## DOCUMENT EXTRACT:
* * * * * * *

The capturing units 38a and 38b extend along the sub-scanning direction A which intersects the main scanning direction B, and are provided with a capturing port 43 on a face which faces a medium. Specifically, the capturing units 38a and 38b have an approximately rectangular parallelepiped shape, and extend along the sub-scanning direction A on both sides of the frame-shaped unit 37 in the main scanning direction B. In the sub-scanning direction A, an opening portion 39 is provided on a face on one end side of the capturing units 38a and 38b, and an opening portion 40 is provided on a face on the other end side which is opposite to the one end side. In addition, the capturing port 43 (shaded portion in Fig. 10) which extends from the opening portion 39 to the opening portion 40 is provided on a face (base) which faces the adhesive belt 2 (refer to Fig. 1) which supports a medium.

* * * * * * *

## DIRECTIONS:
a) Which reference numbers does the passage on the capturing units assign to parts, and what part does each one label?
b) According to the passage on the capturing units, what shape do capturing units 38a and 38b approximately have?
c) Resume the passage on the capturing units after its last sentence.

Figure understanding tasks
* * * * * * *

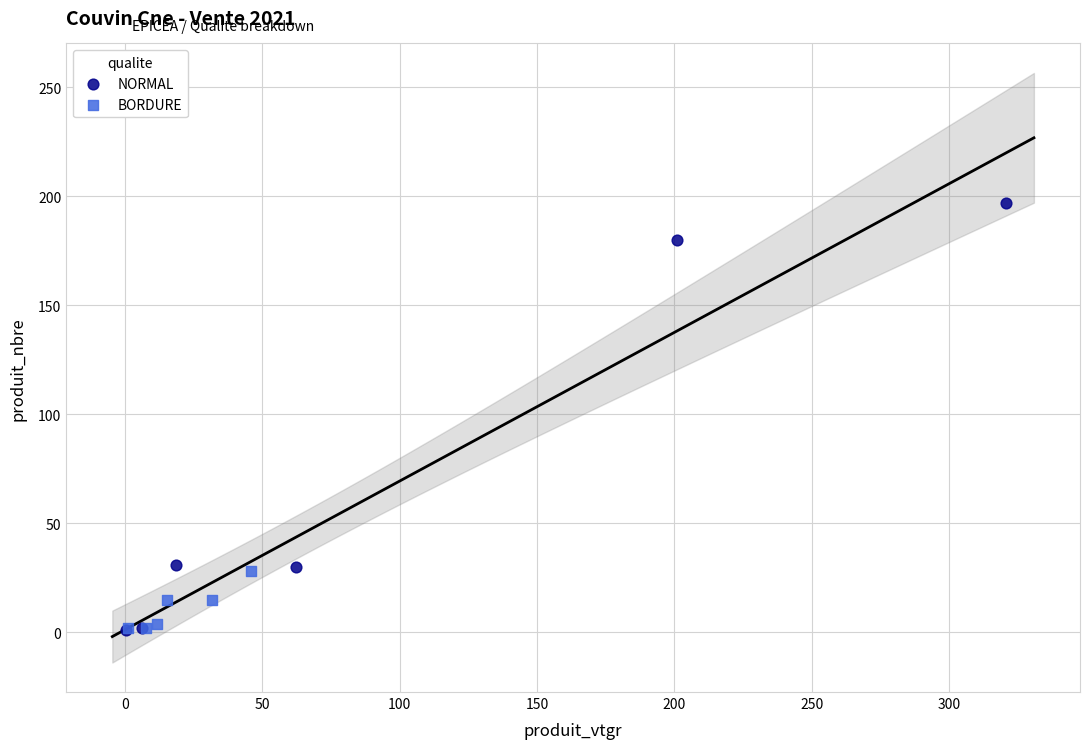

Which series has the widest spread of Y values?

NORMAL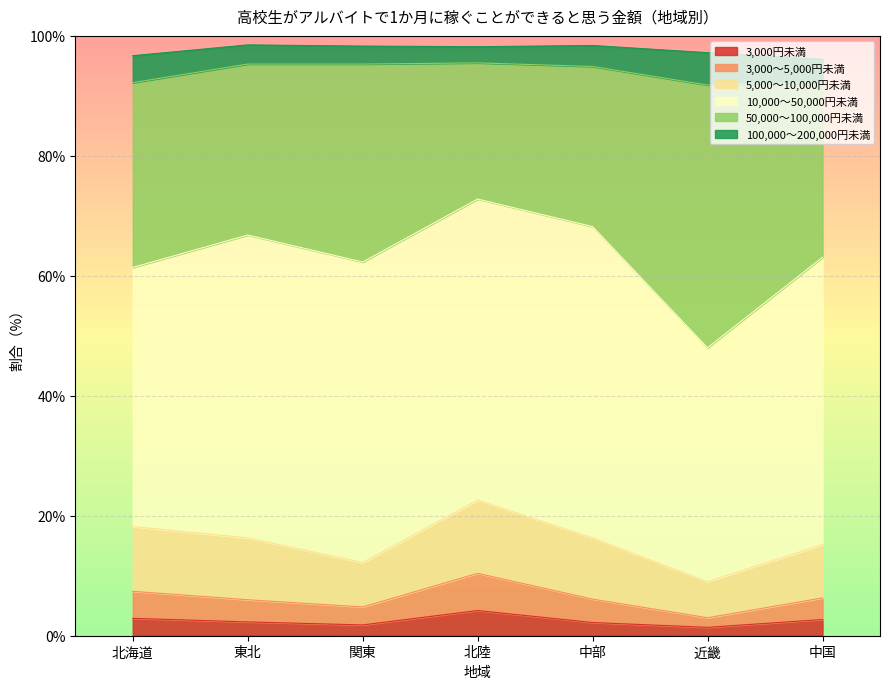

The 3,000円未満 series shows 4.2 at 北陸. True or false?

True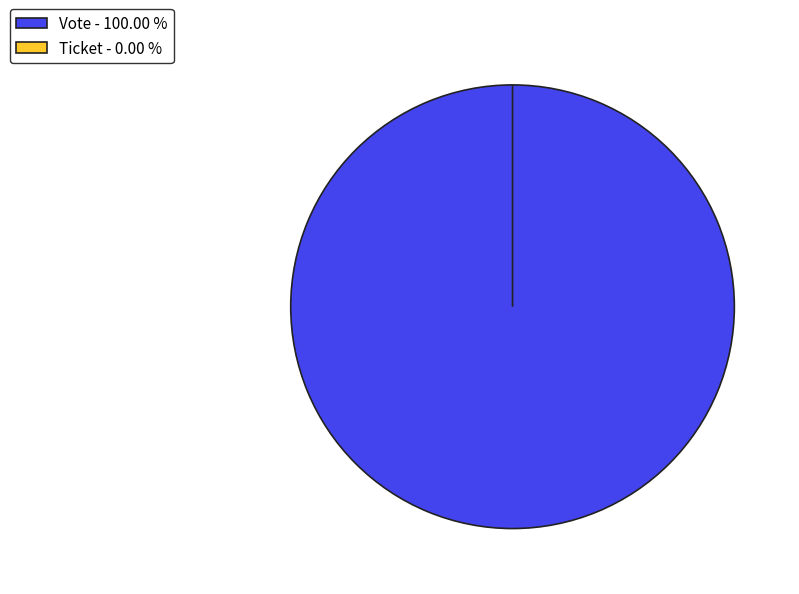

What is the change in value from Vote to Ticket?

-1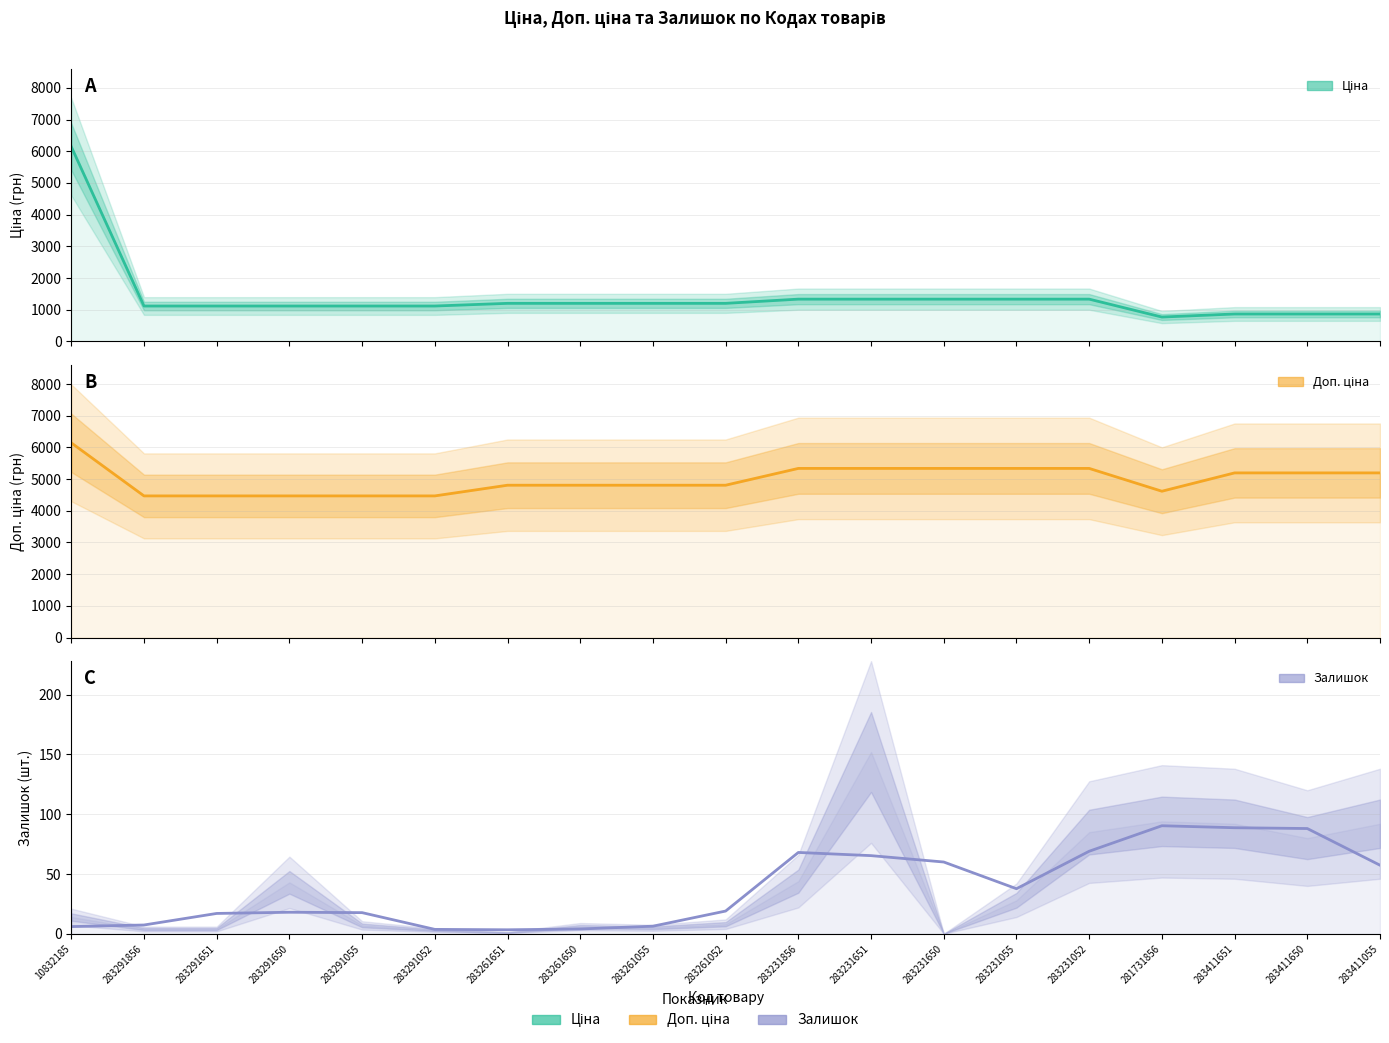

What is the maximum value for Ціна?

6143.2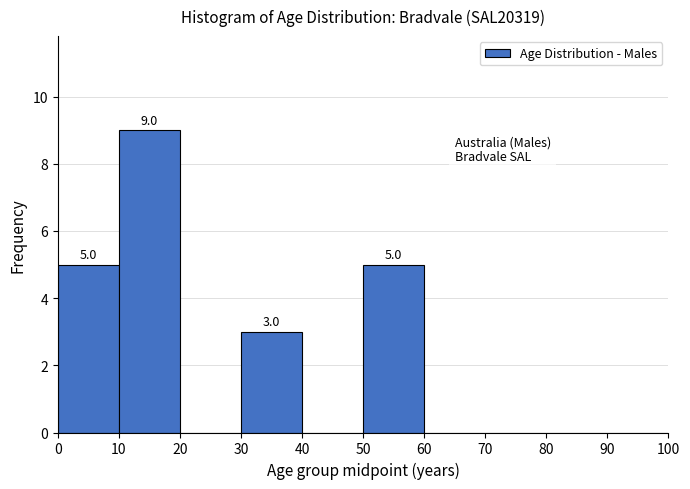

Which range on the x-axis has the tallest bar?

10 to 20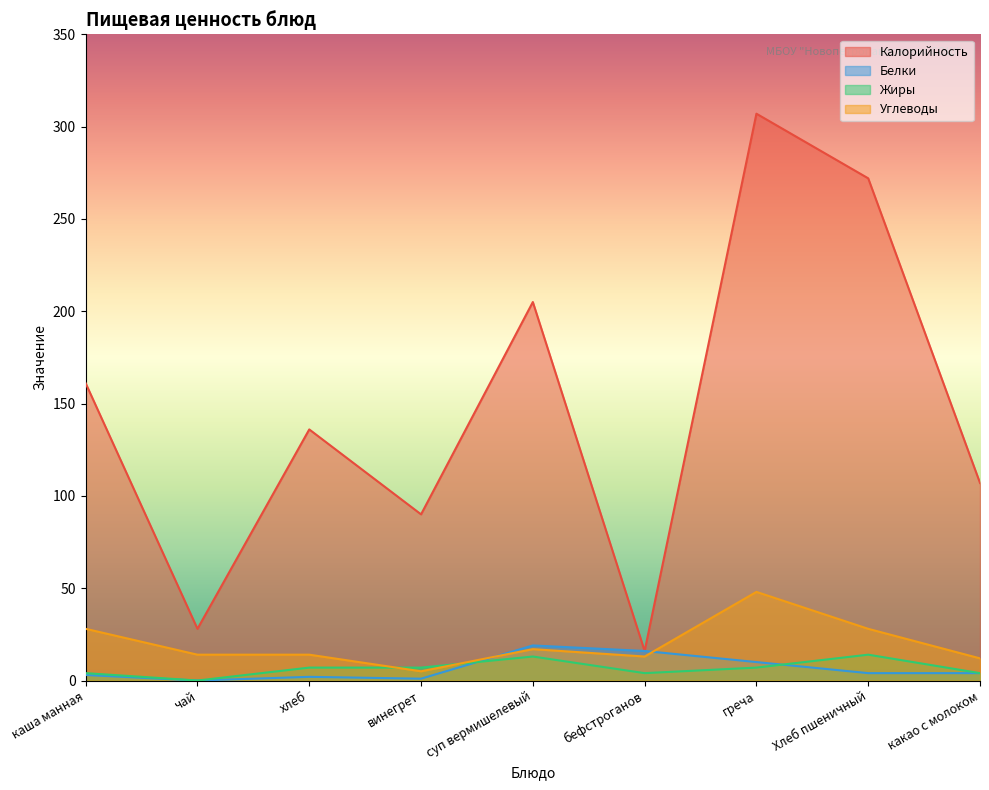

What is the difference between the maximum and second lowest values in the Белки series?

18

* * * * * * *

## ANSWERS TO THIS EXERCISE:
a)
- 38a and 38b: the capturing units
- 43: the capturing port
- 37: the frame-shaped unit
- 39: the opening portion on one end side of the capturing units
- 40: the opening portion on the opposite end side
- 2: the adhesive belt

b) They have an approximately rectangular parallelepiped shape.

c)
In addition, a configuration of the capturing port 43 according to the embodiment is an example, and the capturing port is not limited to the configuration. The capturing port 43 may have an opening which is larger than the width of the recording head 7 when viewed in the main scanning direction. In addition, the capturing port 43 may have a configuration in which a plurality of holes are provided along the sub-scanning direction A, and may have a configuration in which the opening is separated by providing a lid member in a boundary region between the capturing port 43 and the opening portion 40.
Subsequently, the internal configuration of the capturing units 38a and 38b will be described.
Fig. 11A is a sectional view in line XIA-XIA of the capturing unit 38a which is illustrated in Fig. 7. Fig. 11B is a sectional view in line XIB-XIB of the capturing unit 38a which is illustrated in Fig. 8. In addition, since the capturing units 38a and 38b are symmetrically configured by interposing the recording head 7, the capturing unit 38a will be described in the following descriptions.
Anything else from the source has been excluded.